ASSIGNMENT: The entries below need to be written out exactly, with no pictures included.

SUPPLIED DATA:
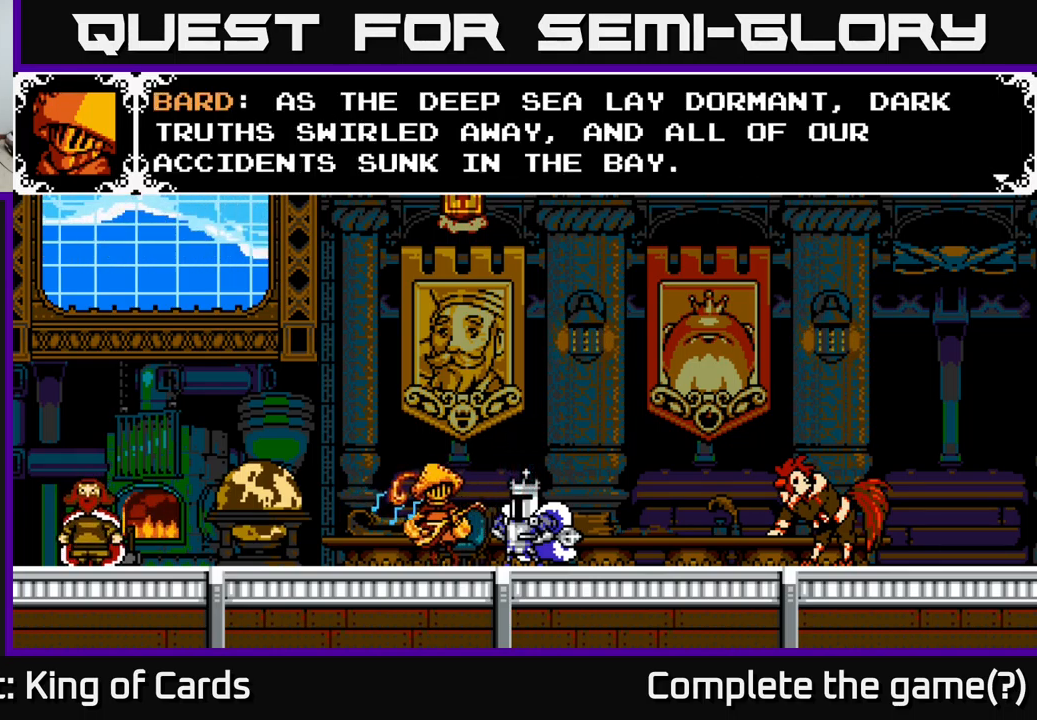
{"buttons": [], "right_stick": "center", "events": []}
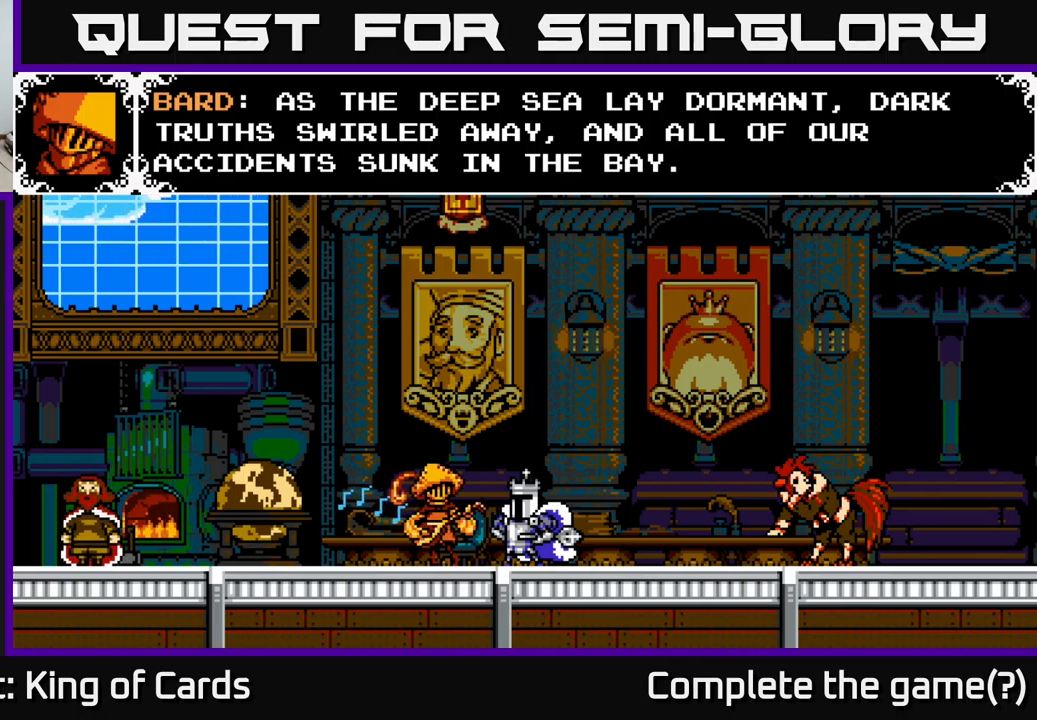
{"buttons": [], "right_stick": "center", "events": []}
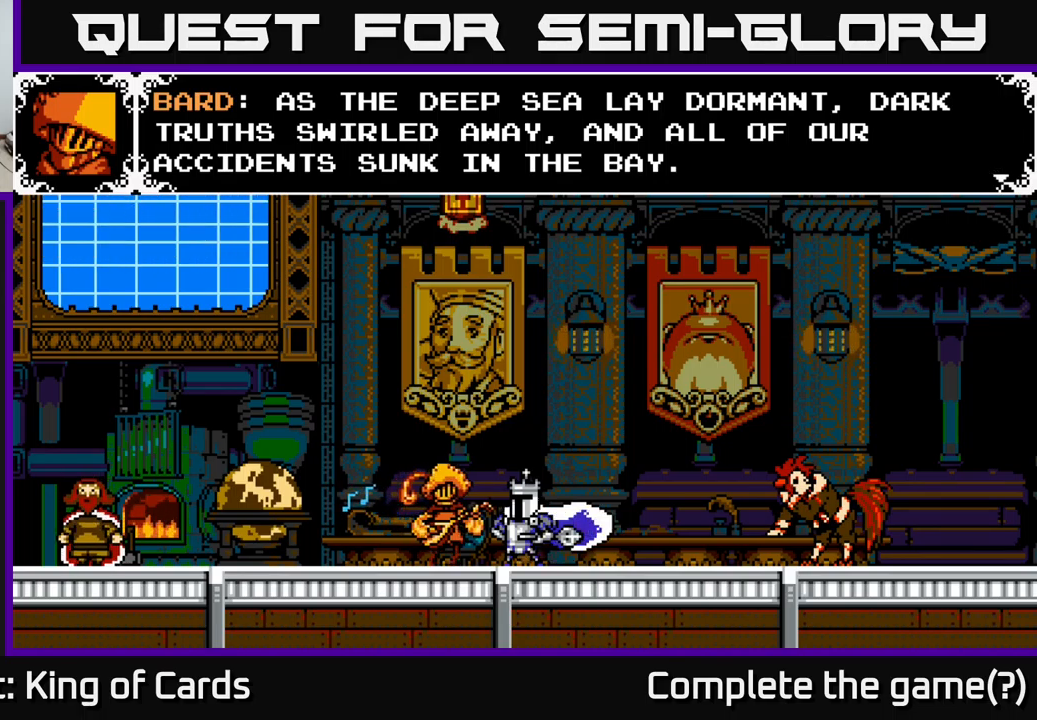
{"buttons": [], "right_stick": "center", "events": [[283, "A", "down"], [500, "A", "up"]]}
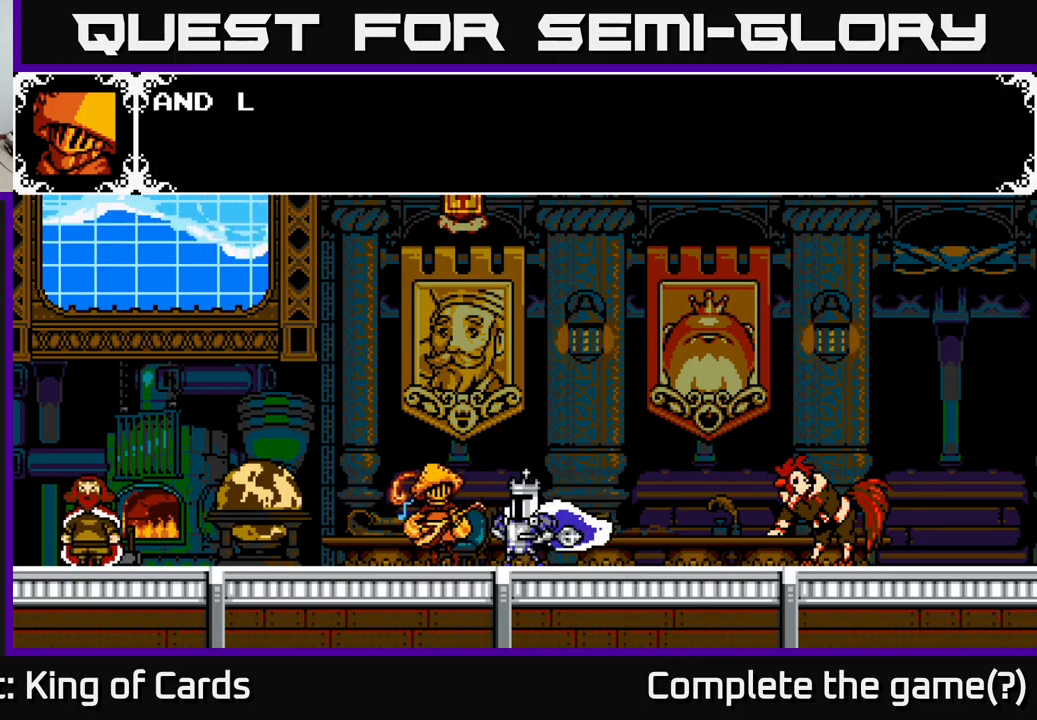
{"buttons": [], "right_stick": "center", "events": []}
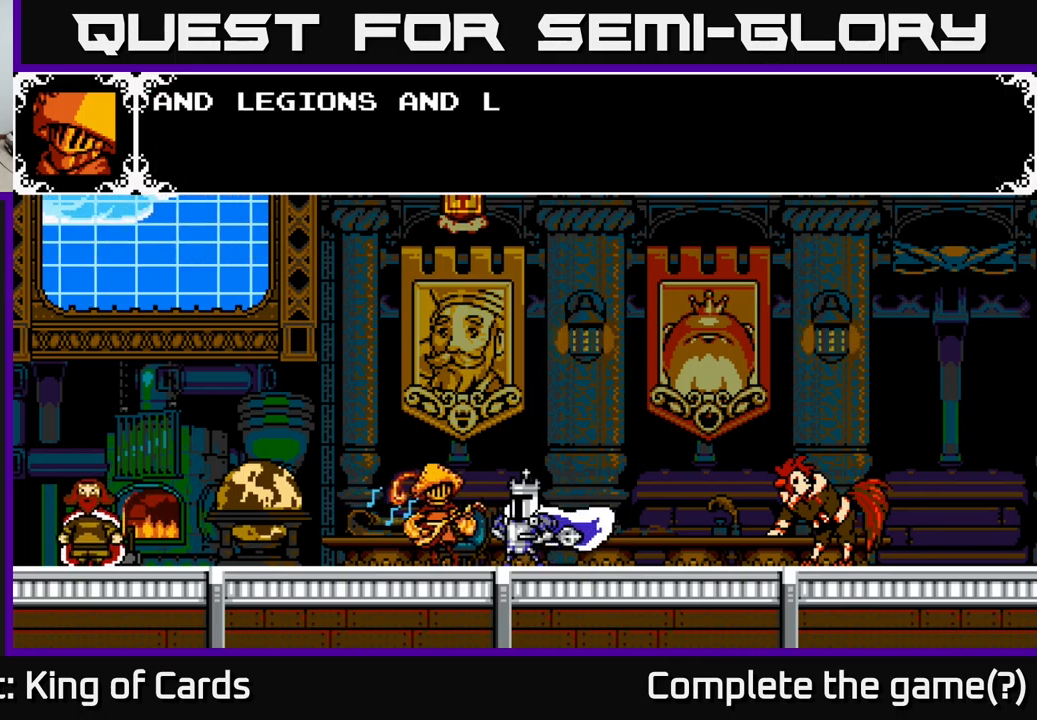
{"buttons": [], "right_stick": "center", "events": []}
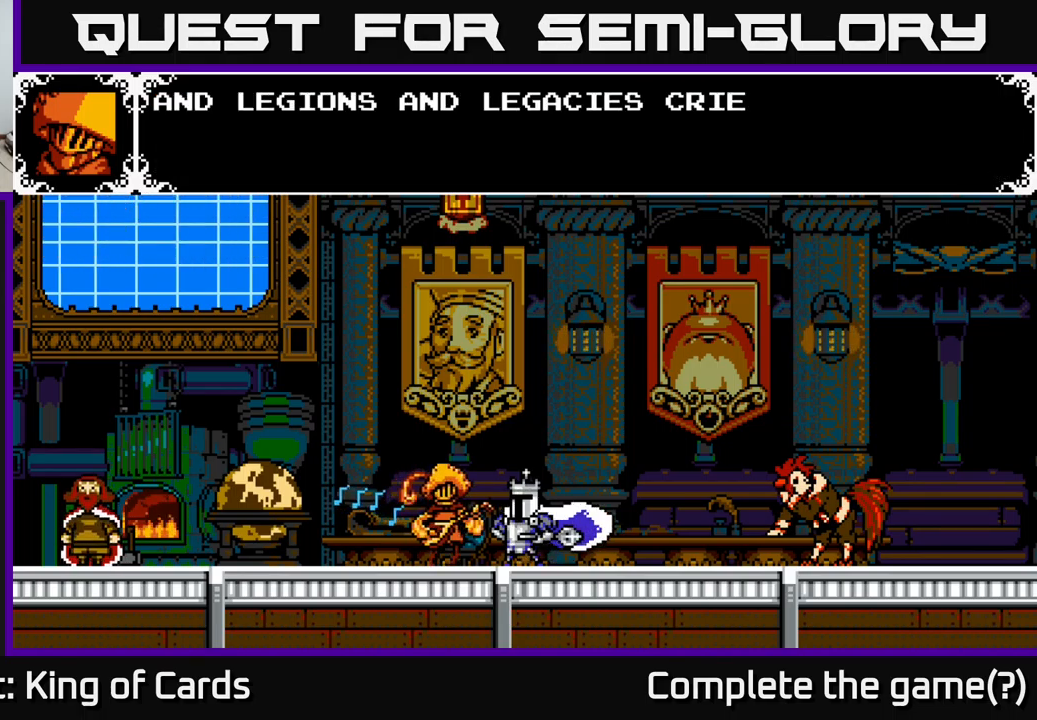
{"buttons": [], "right_stick": "center", "events": []}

RESPONSE BOX:
{"buttons": [], "right_stick": "center", "events": []}
{"buttons": [], "right_stick": "center", "events": []}
{"buttons": [], "right_stick": "center", "events": [[283, "A", "down"], [500, "A", "up"]]}
{"buttons": [], "right_stick": "center", "events": []}
{"buttons": [], "right_stick": "center", "events": []}
{"buttons": [], "right_stick": "center", "events": []}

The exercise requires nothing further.